Luxury brands to force local retailers out of prime sites
A sensible pair of shoes or basic household items may become increasingly hard to find in Hong Kong's prime retail districts as wall-to-wall luxury brands force out local retailers.
Property consultants say home-grown retailers are being driven out of Hong Kong's prime shopping districts by big- and mid-range luxury brands which are rapidly building up their presences in the city.
Lured to Hong Kong by the acceleration in local retail sales and the growing number of wealthy mainland shoppers who visit the city, overseas and larger domestic retailers are bidding aggressively for prime locations within which to expand their retail footprint.
Since new supply is limited, less competitive players are being forced to move to suburban shopping centres where rents are lower.
With their business network and financial ability, big global brands usually outbid local players, said Joe Lin, senior director of retail services for CB Richard Ellis. The result is already visible in the shift in the retail mix in Hong Kong's leading shopping malls and shopping precincts toward international luxury brand retailers.
'So local retailers will disappear from prime shopping districts and they will be forced to move to sub-districts,' Lin said.
Given the city's cosmopolitan image as well as product reliability, Hong Kong has long been attractive to luxury brand retailers. That can be shown in the property consultant's newly released survey.
Hong Kong has maintained its position as the most popular destination for luxury retailers, with 84 per cent of the luxury brands covered in the 2011 edition of CBRE's 'How Global is the Business of Retail?' present in the city.
CBRE's annual survey - now in its fourth year - mapped the global footprint of 323 of the world's top retailers across more than 200 cities to identify trends in global retail expansion at national and local levels. Hong Kong has ranked number one in the past four years in terms of having the highest percentage of global brands present in the city.
'Hong Kong's ranking reflects the continuing love affair that local residents and increasingly visitors from mainland China have with luxury fashion,' said Nick Axford, head of Asia Pacific research for CBRE.
Hong Kong's retail sales have been driven higher by the improving domestic environment and the robust economic growth on the mainland. More than 22 million mainland tourists visited Hong Kong last year, accounting for 63 per cent of the total number of visitor arrivals.
Apart from luxury brands, there is a new wave of mid-ranged international brands coming to Hong Kong, a new source of pressure to drive local players out of the prime shopping areas.
'Rental is not their major concern. Because of the Hong Kong currency, international brands are willing to pay the rising rents in Hong Kong. It is limited space that is the issue,' Lin said.
Lin recently introduced some mid-ranged global brands to landlords of Hong Kong's major shopping arcades. But even though the clients were interested in having a local presence, they could not find space at the time.

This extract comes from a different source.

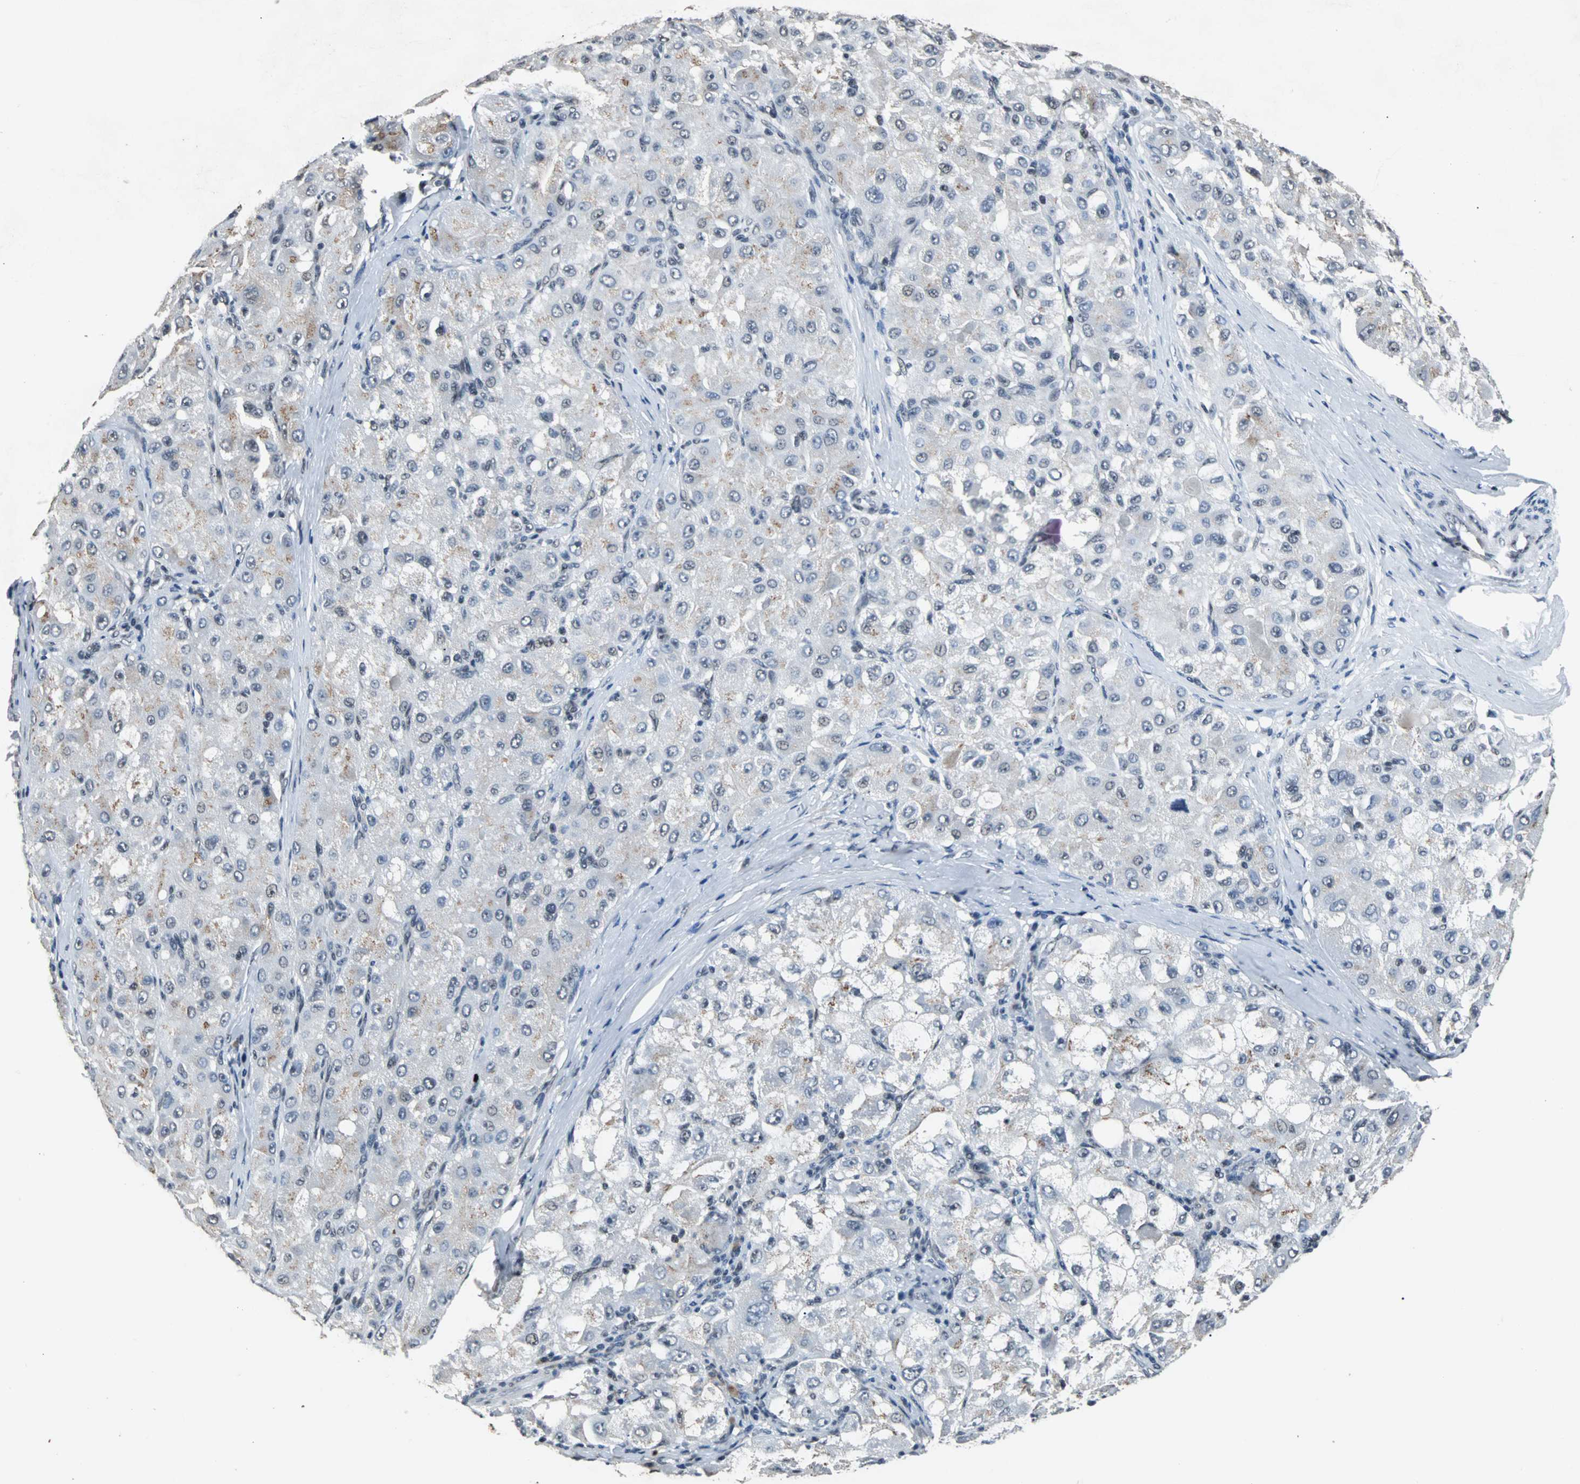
{"staining": {"intensity": "negative", "quantity": "none", "location": "none"}, "tissue": "liver cancer", "cell_type": "Tumor cells", "image_type": "cancer", "snomed": [{"axis": "morphology", "description": "Carcinoma, Hepatocellular, NOS"}, {"axis": "topography", "description": "Liver"}], "caption": "Histopathology image shows no protein staining in tumor cells of liver cancer tissue.", "gene": "USP28", "patient": {"sex": "male", "age": 80}}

When will home-grown retailers be totally extinguished from prime shopping precincts?
Helen Mak Hoi-lun, director of retail services at Colliers International, said there was no easy answer to that question.
'But the trend is under way. We have seen some home-grown fashion retailers such as G2000 facing mounting competition from international brands such as Zara and H&M,' Mak said.
'I recently brought one international retailer to visit the major shopping malls. They were curious to know why most of the shops were global brands,' she said.
Other examples of local retailers being forced out of prime shopping areas include US-based fast fashion retailer FOREVER 21 taking up space formerly occupied by local brand Giordano in Capitol Centre in Causeway Bay, and German luxury goods brand MCM taking over space previously occupied in Entertainment Building by another local clothing brand, Episode.
But some home-retailers that offer iconic cultural merchandise, such as Kee Wah Bakery that sells traditional bakery products such as mooncakes and bridal pastries, may be more difficult to dislodge from their premises, Mak said.
Both Lin and Mak believe that the trend will nonetheless continue in the wake of the continued growing retail sales and rising mainland shoppers.